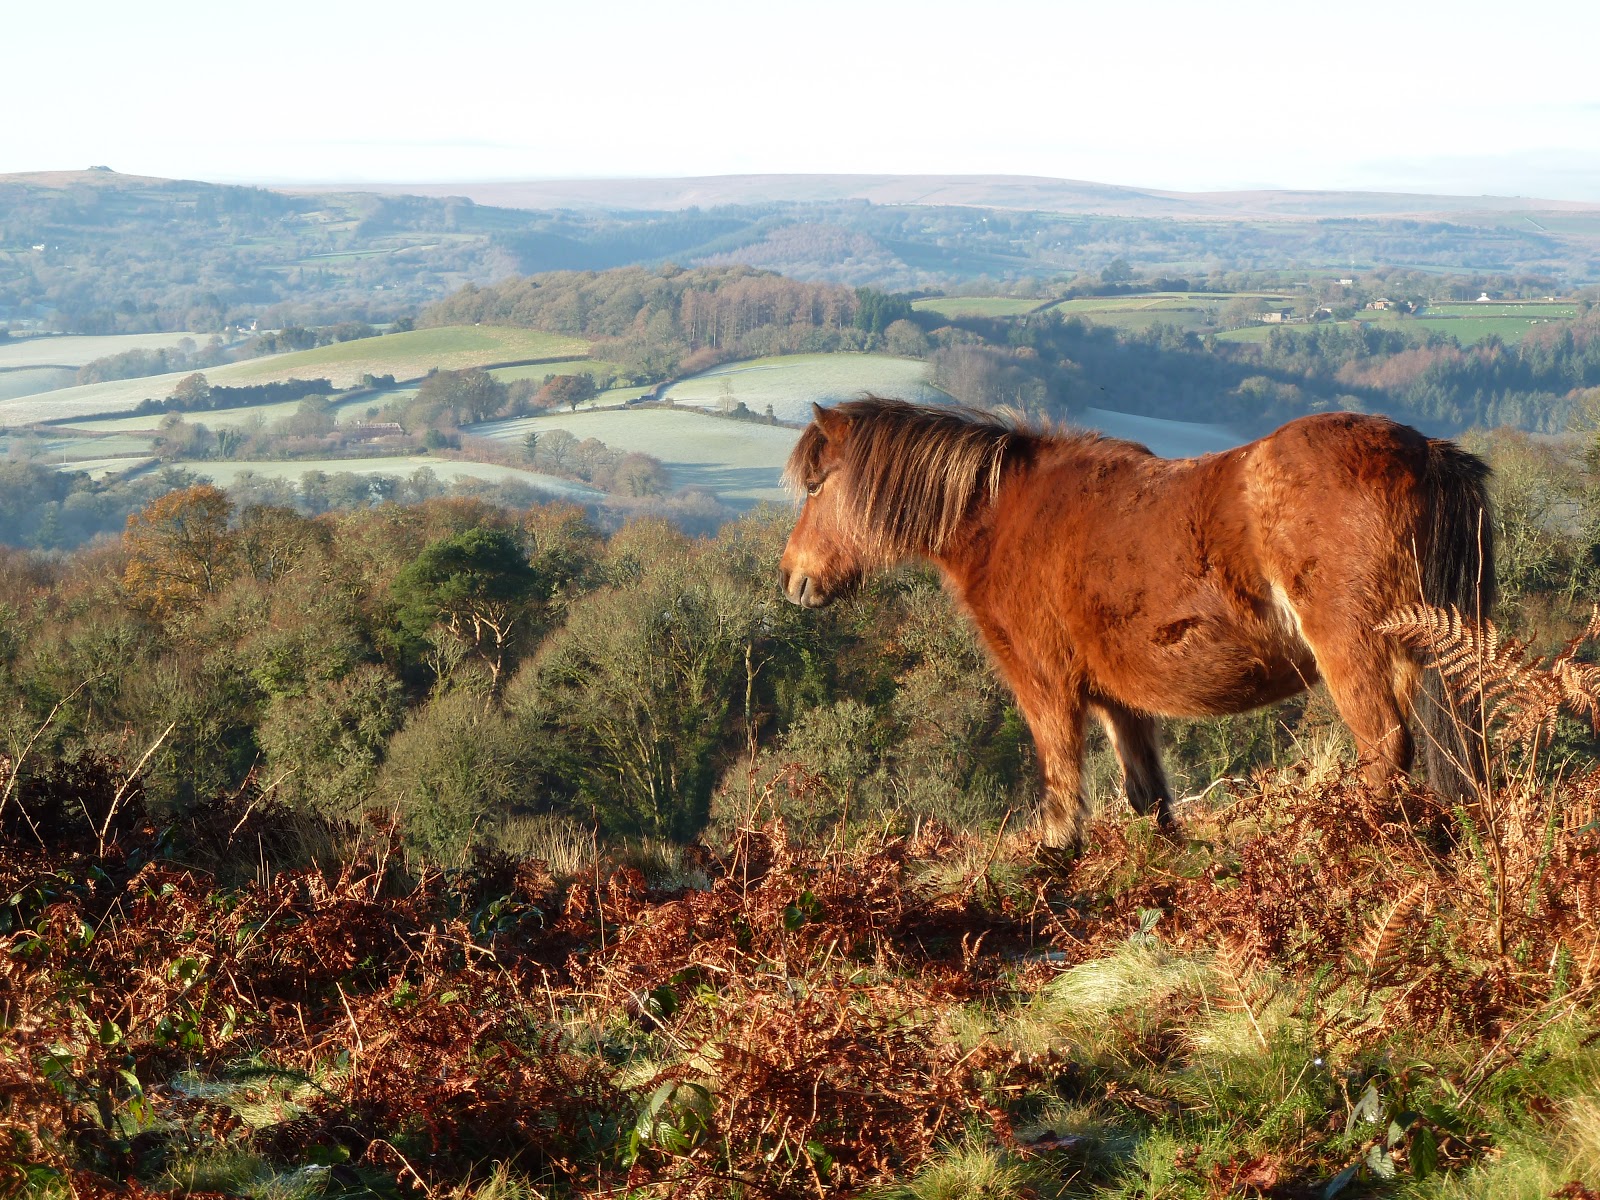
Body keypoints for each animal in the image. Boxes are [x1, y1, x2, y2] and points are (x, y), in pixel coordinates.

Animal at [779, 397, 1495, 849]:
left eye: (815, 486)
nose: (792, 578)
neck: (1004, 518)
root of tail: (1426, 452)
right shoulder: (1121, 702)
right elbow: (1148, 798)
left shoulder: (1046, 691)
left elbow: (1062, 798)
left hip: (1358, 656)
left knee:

#### [TRY IT]
From the entries above, say how many lines contain "left". Only the number is wanted.

#### [RESULT OF THIS EXERCISE]
5